I have been a tailor since 20 years ago and have been known for making tailor-fit jeans. This is my passion. I have registered my business and the LEJI Sewn logo with a local “kalabaw” watermark, considering that I use the said animal’s skin for the back patch of my jeans. Lately, one of my customer’s friend, who happened to accompany the former in my shop, said I can be sued by a popular jeans company due to the similarity of our names and logos. I was alarmed, because I never intended to imitate the said brand as my name is really Leji and Sewn is just a mark I want to put after my name. Likewise, the “kalabaw” watermark is just to symbolize that the maker of the jeans (product) is a Filipino, since the same is one of our national symbols.
My jeans are way cheaper than the products made by the popular company. I distribute mine mostly in bazaars or “tiangge”. I am too afraid to be implicated in a trademark suit, especially now that I have distributed many of my products in bazaars nationwide due to the holiday season. May I be held liable for trademark infringement as said by my customer’s friend?
A situation similar to yours had already been ruled upon by the Supreme Court speaking through the Honorable Associate Justice Lucas P. Bersamin in the case of Victorio Diaz v. People of the Philippines and Levi Strauss (Phils.) Inc. (G.R. No. 180677, 18 February 2013), where the alleged infringer was acquitted using the holistic test and by analyzing, thus:
First, the products involved in the case at bar are, in the main, various kinds of jeans. These are not your ordinary household items like catsup, soy sauce or soap which are of minimal cost. Maong pants or jeans are not inexpensive. Accordingly, the casual buyer is predisposed to be more cautious and discriminating in and would prefer to mull over his purchase. Confusion and deception, then, is less likely. In Del Monte Corporation v. Court of Appeals, we noted that:
….Among these, what essentially determines the attitudes of the purchaser, specifically his inclination to be cautious, is the cost of the goods. To be sure, a person who buys a box of candies will not exercise as much care as one who buys an expensive watch. As a general rule, an ordinary buyer does not exercise as much prudence in buying an article for which he pays a few centavos as he does in purchasing a more valuable thing. Expensive and valuable items are normally bought only after deliberate, comparative and analytical investigation. But mass products, low priced articles in wide use, and matters of everyday purchase requiring frequent replacement are bought by the casual consumer without great care….
Second, like his beer, the average Filipino consumer generally buys his jeans by brand. He does not ask the sales clerk for generic jeans but for, say, a Levis, Guess, Wrangler or even an Armani. He is, therefore, more or less knowledgeable and familiar with his preference and will not easily be distracted.

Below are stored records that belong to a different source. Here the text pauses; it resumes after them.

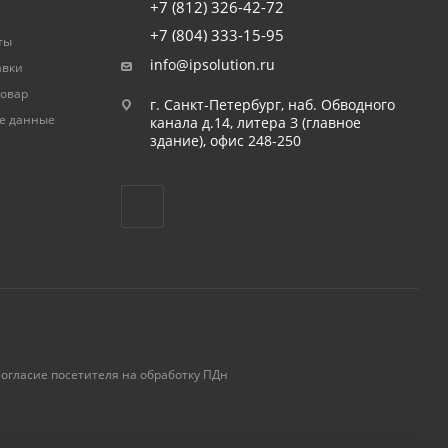
+7 (812) 326-42-72
+7 (804) 333-15-95
ты
info@ipsolution.ru
авки
товар
г. Санкт-Петербург, наб. Обводного
е данные
канала д.14, литера З (главное
здание), офис 248-250
огласие посетителя на обработку ПДн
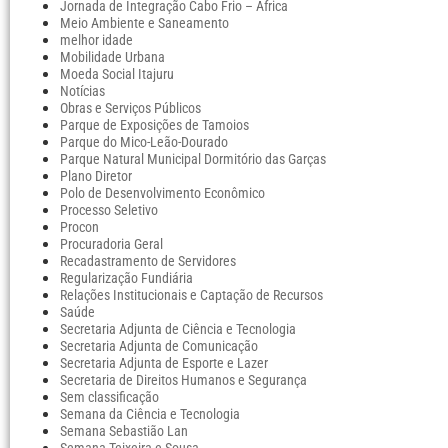
Jornada de Integração Cabo Frio – África
Meio Ambiente e Saneamento
melhor idade
Mobilidade Urbana
Moeda Social Itajuru
Notícias
Obras e Serviços Públicos
Parque de Exposições de Tamoios
Parque do Mico-Leão-Dourado
Parque Natural Municipal Dormitório das Garças
Plano Diretor
Polo de Desenvolvimento Econômico
Processo Seletivo
Procon
Procuradoria Geral
Recadastramento de Servidores
Regularização Fundiária
Relações Institucionais e Captação de Recursos
Saúde
Secretaria Adjunta de Ciência e Tecnologia
Secretaria Adjunta de Comunicação
Secretaria Adjunta de Esporte e Lazer
Secretaria de Direitos Humanos e Segurança
Sem classificação
Semana da Ciência e Tecnologia
Semana Sebastião Lan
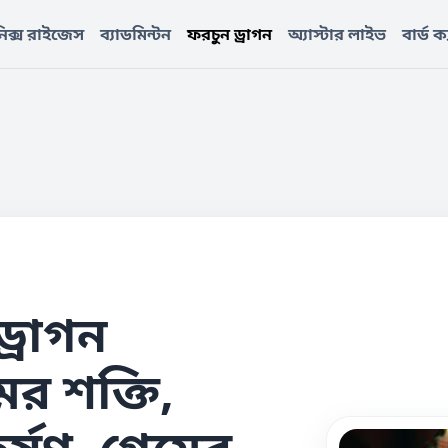
িক্স রাইজেস
ব্যাডমিন্টন
ফরচুন ড্রাগন
অ্যাস্টার লাইভ
বার্ড ক
্রাগন
ের শক্তি,
র্ষণ, গেমের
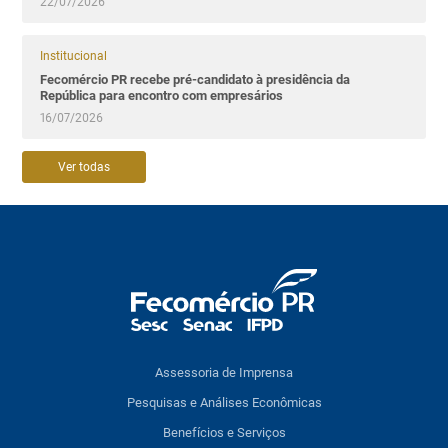
22/07/2026
Institucional
Fecomércio PR recebe pré-candidato à presidência da
República para encontro com empresários
16/07/2026
Ver todas
Assessoria de Imprensa
Pesquisas e Análises Econômicas
Benefícios e Serviços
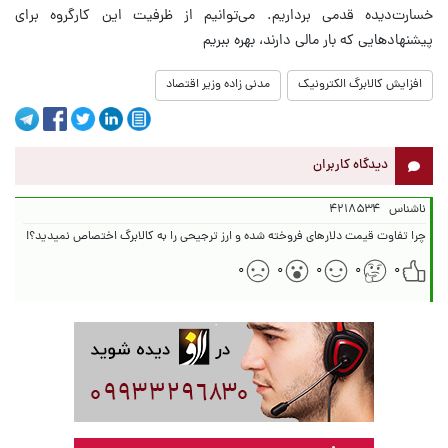
خسارت‌دیده قدمی برداریم. می‌توانیم از ظرفیت این کارگروه برای
پیشنهادهایی که بار مالی دارند، بهره ببریم
افزایش کالابرگ الکترونیک
مدنی زاده وزیر اقتصاد
دیدگاه کاربران
ناشناس
۴۲۱۸۵۳۴
چرا تفاوت قیمت دلارهای فروخته شده و ارز ترجیحی را به کالابرگ اختصاص نمیدید؟!
۰
۰
۰
۰
۰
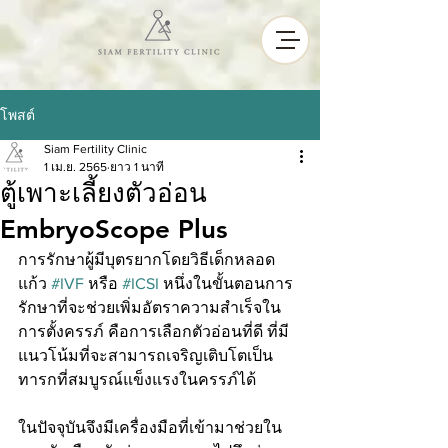
โพสต์
Siam Fertility Clinic
1 เม.ย. 2565
ยาว 1 นาที
ตู้เพาะเลี้ยงตัวอ่อน
EmbryoScope Plus
การรักษาผู้มีบุตรยากโดยวิธีเด็กหลอด
แก้ว 
#IVF
 หรือ 
#ICSI
 หนึ่งในขั้นตอนการ
รักษาที่จะช่วยเพิ่มอัตราความสำเร็จใน
การตั้งครรภ์ คือการเลือกตัวอ่อนที่ดี ที่มี
แนวโน้มที่จะสามารถเจริญเติบโตเป็น
ทารกที่สมบูรณ์แข็งแรงในครรภ์ได้
ในปัจจุบันจึงมีเครื่องมือที่เข้ามาช่วยใน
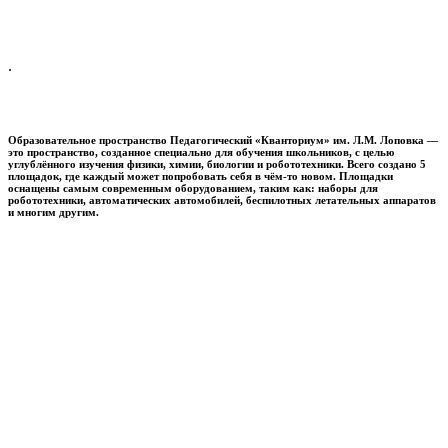
.
Образовательное пространство
Педагогический «Кванториум» им. Л.М. Лоповка
—
это пространство, созданное специально для обучения школьников, с целью
углублённого изучения физики, химии, биологии и робототехники. Всего создано 5
площадок, где каждый может попробовать себя в чём-то новом. Площадки
оснащены самым современным оборудованием, таким как: наборы для
робототехники, автоматических автомобилей, беспилотных летательных аппаратов
и многим другим.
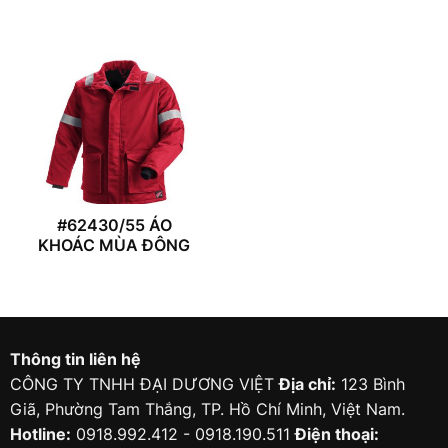
#62430/55 ÁO
KHOÁC MÙA ĐÔNG
Thông tin liên hệ
CÔNG TY TNHH ĐẠI DƯƠNG VIỆT
Địa chỉ:
123 Bình
Giã, Phường Tam Thắng, TP. Hồ Chí Minh, Việt Nam.
Hotline:
0918.992.412 - 0918.190.511
Điện thoại:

Finally, in line with the foregoing discussions, more credit should be given to the “ordinary purchaser.” Cast in this particular controversy, the ordinary purchaser is not the “completely unwary consumer” but is the “ordinarily intelligent buyer” considering the type of product involved.
The Supreme Court likewise added:
The definition laid down in Dy Buncio v. Tan Tiao Bok is better suited to the present case. There, the “ordinary purchaser” was defined as one “accustomed to buy, and therefore to some extent familiar with, the goods in question. The test of fraudulent simulation is to be found in the likelihood of the deception of some persons in some measure acquainted with an established design and desirous of purchasing the commodity with which that design has been associated. The test is not found in the deception, or the possibility of deception, of the person who knows nothing about the design which has been counterfeited, and who must be indifferent between that and the other. The simulation, in order to be objectionable, must be such as appears likely to mislead the ordinary intelligent buyer who has a need to supply and is familiar with the article that he seeks to purchase.
Thus, in your situation, the fact that your markings in the jeans you have manufactured, including the price you have it sold for, are far different than that of the popular jeans company, it is less likely that you will be held liable for trademark infringement. Hence, for as long as you do not intend to water down the sales of the said company by riding on its popularity and that you do not deceive others through the use of your logo which should not be similar to the high-end ones, you may not have any liability and/or violation under the Trademark Infringement Law for pursuing your passion.
Again, we find it necessary to mention that this opinion is solely based on the facts you have narrated and our appreciation of the same. The opinion may vary when the facts are changed or elaborated.
We hope that we were able to enlighten you on the matter.